Face à ce morcellement, la CARICOM, par l’intermédiaire de son Groupe de Personnalités Éminentes, s’efforce depuis 2023 de créer une plateforme de dialogue capable de réunir les différents camps. La réunion du 1er juillet 2025, qui a rassemblé les signataires des principaux accords ainsi que des représentants du CPT, a ouvert une perspective encourageante.
Des propositions ont été mises en avant pour rendre possible une convergence : une réduction ou une recomposition du CPT, plus représentative et efficace ; la création d’un gouvernement de large consensus, fondé sur des principes communs tirés des différents textes existants ; et la définition d’un calendrier électoral inclusif, tenant compte à la fois des exigences de rupture portées par Montana, des principes d’inclusion issus de l’Accord du 3 avril, et du séquençage institutionnel proposé dans l’Accord du 21 décembre.
Il ne s’agit plus de privilégier un accord au détriment des autres, mais plutôt d’identifier les éléments compatibles entre eux pour bâtir un socle de compromis. La médiation régionale s’impose ici comme un cadre neutre et structuré, capable de garantir un équilibre entre les sensibilités et de prévenir l’exclusion de certaines voix.
Les conditions d’une convergence possible
L’harmonisation des propositions politiques est envisageable, à condition que certains préalables soient réunis. D’abord, elle exige une volonté politique sincère de la part des acteurs locaux. Sans une disposition claire à dépasser les intérêts partisans, toute tentative de synthèse risque de rester lettre morte.
Ensuite, cette convergence suppose un espace de négociation crédible, structuré, et reconnu par tous. Le rôle de la CARICOM pourrait être décisif, à condition que son intervention soit respectée et acceptée par l’ensemble des groupes. Par ailleurs, il est crucial d’écarter les personnalités impliquées dans des affaires de corruption ou liées aux groupes armés, afin de restaurer la confiance du public dans le processus.
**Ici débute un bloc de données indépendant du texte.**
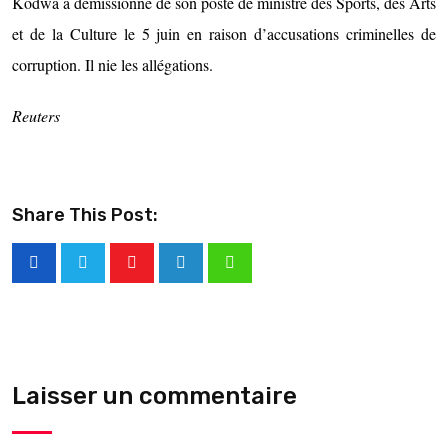
Kodwa a démissionné de son poste de ministre des Sports, des Arts
et de la Culture le 5 juin en raison d’accusations criminelles de
corruption. Il nie les allégations.
Reuters
Share This Post:
Laisser un commentaire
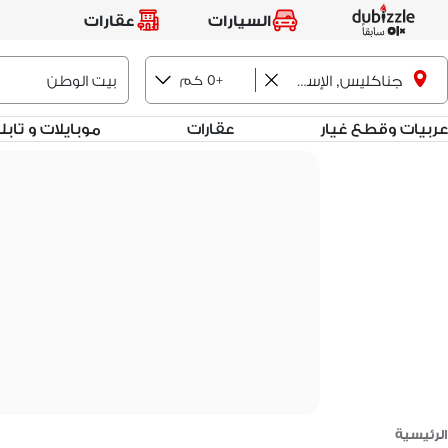
السيارات
عقارات
+0 كم
جناكليس, الإسكندرية
عربيات وقطع غيار
عقارات
موبايلات و تاب
الرئيسية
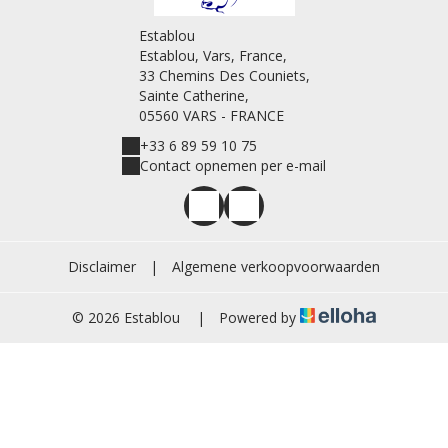
Establou
Establou, Vars, France,
33 Chemins Des Couniets,
Sainte Catherine,
05560 VARS - FRANCE
+33 6 89 59 10 75
Contact opnemen per e-mail
Disclaimer
|
Algemene verkoopvoorwaarden
© 2026 Establou
|
Powered by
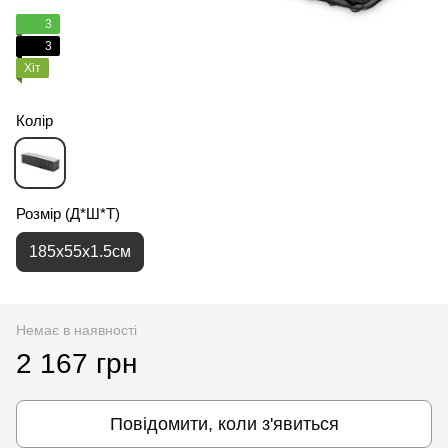
3
3
Хіт
Колір
Розмір (Д*Ш*Т)
185x55x1.5см
Немає в наявності
2 167 грн
Повідомити, коли з'явиться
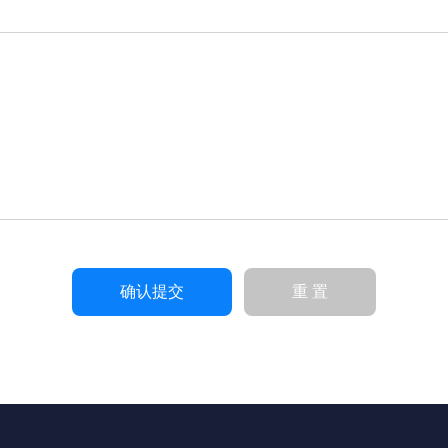
确认提交
重 置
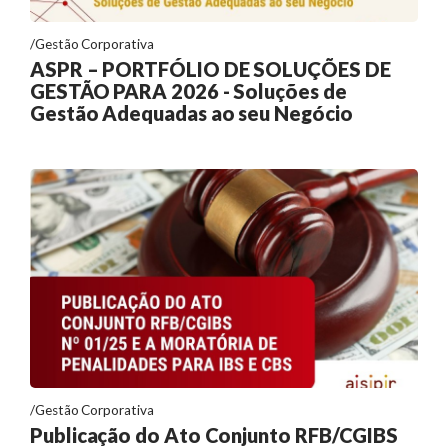
Gestão Corporativa
ASPR – PORTFÓLIO DE SOLUÇÕES DE
GESTÃO PARA 2026 - Soluções de
Gestão Adequadas ao seu Negócio
Gestão Corporativa
Publicação do Ato Conjunto RFB/CGIBS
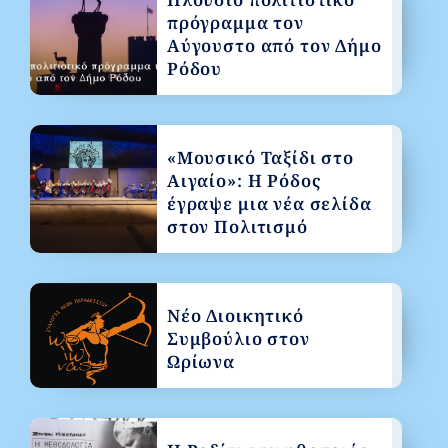
πρόγραμμα τον
Αύγουστο από τον Δήμο
Ρόδου
«Μουσικό Ταξίδι στο
Αιγαίο»: Η Ρόδος
έγραψε μια νέα σελίδα
στον Πολιτισμό
Νέο Διοικητικό
Συμβούλιο στον
Ωρίωνα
L’harmonisation nécessite également un alignement autour d’objectifs clairs et concrets, comme le rétablissement de la sécurité, le retour à l’ordre constitutionnel, la reprise des services publics et l’organisation d’élections crédibles. Enfin, aucune solution durable ne pourra émerger sans l’inclusion active de la société civile, des jeunes, des femmes et des territoires souvent marginalisés du processus politique.
Le risque de l’échec : un chaos durable
À défaut d’un accord harmonisé, le processus de transition risque de sombrer dans un enlisement prolongé. Le CPT, déjà affaibli, pourrait se retrouver isolé, tandis que l’échéance électorale resterait hors de portée. La fragmentation politique actuelle ouvre la voie à des scénarios préoccupants : montée en puissance des gangs, résurgence d’un autoritarisme déguisé ou effondrement des institutions restantes. L’appui international, lui aussi, pourrait s’effriter face au manque de résultats concrets, aggravant l’isolement du pays.
Construire une base politique commune
L’harmonisation des accords et propositions politiques n’est pas une utopie. Elle exige toutefois une méthode rigoureuse, une médiation légitime, et surtout une volonté collective de sauver l’essentiel. Si les divergences sont réelles, les points de convergence existent aussi : tous les camps souhaitent éviter le chaos, reconstruire l’État et répondre à l’attente d’une population épuisée.
La CARICOM offre aujourd’hui un cadre structurant pour cette démarche. Encore faut-il que les acteurs haïtiens aient le courage de dépasser leurs rivalités pour construire ensemble une base politique commune, capable de ramener l’ordre, la légitimité et l’espoir.